DATA EXTRACT =>
▼
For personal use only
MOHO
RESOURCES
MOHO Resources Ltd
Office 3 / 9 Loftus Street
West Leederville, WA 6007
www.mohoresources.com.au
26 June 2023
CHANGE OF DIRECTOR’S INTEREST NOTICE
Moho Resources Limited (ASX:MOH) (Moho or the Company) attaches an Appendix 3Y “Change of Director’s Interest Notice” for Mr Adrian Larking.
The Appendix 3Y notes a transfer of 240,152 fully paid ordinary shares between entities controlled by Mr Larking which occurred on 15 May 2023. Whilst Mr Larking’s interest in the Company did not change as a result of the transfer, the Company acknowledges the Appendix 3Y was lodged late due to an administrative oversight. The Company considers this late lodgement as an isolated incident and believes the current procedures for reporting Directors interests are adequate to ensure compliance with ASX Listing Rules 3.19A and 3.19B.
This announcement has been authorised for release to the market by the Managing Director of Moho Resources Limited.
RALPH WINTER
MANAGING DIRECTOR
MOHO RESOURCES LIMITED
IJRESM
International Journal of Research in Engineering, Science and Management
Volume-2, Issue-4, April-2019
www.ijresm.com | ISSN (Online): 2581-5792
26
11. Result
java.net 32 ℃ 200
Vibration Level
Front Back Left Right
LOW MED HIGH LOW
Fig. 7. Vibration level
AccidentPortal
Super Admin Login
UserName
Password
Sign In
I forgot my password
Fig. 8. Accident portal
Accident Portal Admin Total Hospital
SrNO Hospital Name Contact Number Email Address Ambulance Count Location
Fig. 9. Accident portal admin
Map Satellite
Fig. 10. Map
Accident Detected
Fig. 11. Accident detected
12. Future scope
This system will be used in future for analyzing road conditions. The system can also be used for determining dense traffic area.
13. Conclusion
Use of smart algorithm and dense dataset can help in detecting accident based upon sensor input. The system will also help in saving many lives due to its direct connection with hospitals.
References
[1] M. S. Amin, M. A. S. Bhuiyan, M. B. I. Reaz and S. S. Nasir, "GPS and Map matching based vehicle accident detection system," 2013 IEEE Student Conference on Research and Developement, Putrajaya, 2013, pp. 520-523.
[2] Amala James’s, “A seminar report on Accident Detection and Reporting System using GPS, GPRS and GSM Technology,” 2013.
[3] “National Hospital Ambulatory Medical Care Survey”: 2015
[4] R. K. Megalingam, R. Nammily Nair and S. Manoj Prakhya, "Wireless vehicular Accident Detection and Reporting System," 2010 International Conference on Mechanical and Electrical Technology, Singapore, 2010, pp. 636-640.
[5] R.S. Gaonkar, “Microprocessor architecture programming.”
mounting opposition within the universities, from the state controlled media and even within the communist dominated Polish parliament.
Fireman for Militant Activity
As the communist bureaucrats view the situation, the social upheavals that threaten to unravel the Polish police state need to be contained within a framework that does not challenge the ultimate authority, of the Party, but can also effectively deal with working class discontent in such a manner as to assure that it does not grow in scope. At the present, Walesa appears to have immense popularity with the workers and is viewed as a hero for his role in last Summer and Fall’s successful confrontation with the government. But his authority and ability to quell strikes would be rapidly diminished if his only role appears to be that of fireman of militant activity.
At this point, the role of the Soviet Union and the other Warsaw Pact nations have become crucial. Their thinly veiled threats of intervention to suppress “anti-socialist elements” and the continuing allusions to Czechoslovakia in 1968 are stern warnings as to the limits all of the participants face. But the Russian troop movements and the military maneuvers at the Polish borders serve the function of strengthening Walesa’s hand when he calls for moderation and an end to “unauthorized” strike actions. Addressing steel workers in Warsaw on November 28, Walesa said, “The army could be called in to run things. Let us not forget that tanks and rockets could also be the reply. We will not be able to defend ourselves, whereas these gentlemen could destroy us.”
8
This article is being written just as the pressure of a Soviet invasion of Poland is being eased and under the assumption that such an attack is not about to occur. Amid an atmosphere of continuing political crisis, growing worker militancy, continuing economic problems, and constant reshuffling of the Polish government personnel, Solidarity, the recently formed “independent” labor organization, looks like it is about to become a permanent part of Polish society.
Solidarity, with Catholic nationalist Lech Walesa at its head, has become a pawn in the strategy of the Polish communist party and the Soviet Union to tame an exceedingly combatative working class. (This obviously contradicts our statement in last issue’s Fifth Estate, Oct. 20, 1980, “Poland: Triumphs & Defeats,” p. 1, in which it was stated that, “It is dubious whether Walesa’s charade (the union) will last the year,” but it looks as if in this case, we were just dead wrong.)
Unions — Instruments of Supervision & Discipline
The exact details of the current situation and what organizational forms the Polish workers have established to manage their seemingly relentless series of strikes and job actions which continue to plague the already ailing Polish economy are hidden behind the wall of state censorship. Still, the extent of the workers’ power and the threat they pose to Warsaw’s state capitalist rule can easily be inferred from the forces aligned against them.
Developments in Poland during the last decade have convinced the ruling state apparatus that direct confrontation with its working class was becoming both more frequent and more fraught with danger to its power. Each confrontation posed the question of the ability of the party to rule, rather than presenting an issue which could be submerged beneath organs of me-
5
▲
DIRECTIONS FOR THIS TASK => Give back, unchanged, the run of lines in the listing above that begins at the line containing "This system will" and ends at the line containing "As the communist", both included.

YOUR RESPONSE =>
This system will be used in future for analyzing road conditions. The system can also be used for determining dense traffic area.
13. Conclusion
Use of smart algorithm and dense dataset can help in detecting accident based upon sensor input. The system will also help in saving many lives due to its direct connection with hospitals.
References
[1] M. S. Amin, M. A. S. Bhuiyan, M. B. I. Reaz and S. S. Nasir, "GPS and Map matching based vehicle accident detection system," 2013 IEEE Student Conference on Research and Developement, Putrajaya, 2013, pp. 520-523.
[2] Amala James’s, “A seminar report on Accident Detection and Reporting System using GPS, GPRS and GSM Technology,” 2013.
[3] “National Hospital Ambulatory Medical Care Survey”: 2015
[4] R. K. Megalingam, R. Nammily Nair and S. Manoj Prakhya, "Wireless vehicular Accident Detection and Reporting System," 2010 International Conference on Mechanical and Electrical Technology, Singapore, 2010, pp. 636-640.
[5] R.S. Gaonkar, “Microprocessor architecture programming.”
mounting opposition within the universities, from the state controlled media and even within the communist dominated Polish parliament.
Fireman for Militant Activity
As the communist bureaucrats view the situation, the social upheavals that threaten to unravel the Polish police state need to be contained within a framework that does not challenge the ultimate authority, of the Party, but can also effectively deal with working class discontent in such a manner as to assure that it does not grow in scope. At the present, Walesa appears to have immense popularity with the workers and is viewed as a hero for his role in last Summer and Fall’s successful confrontation with the government. But his authority and ability to quell strikes would be rapidly diminished if his only role appears to be that of fireman of militant activity.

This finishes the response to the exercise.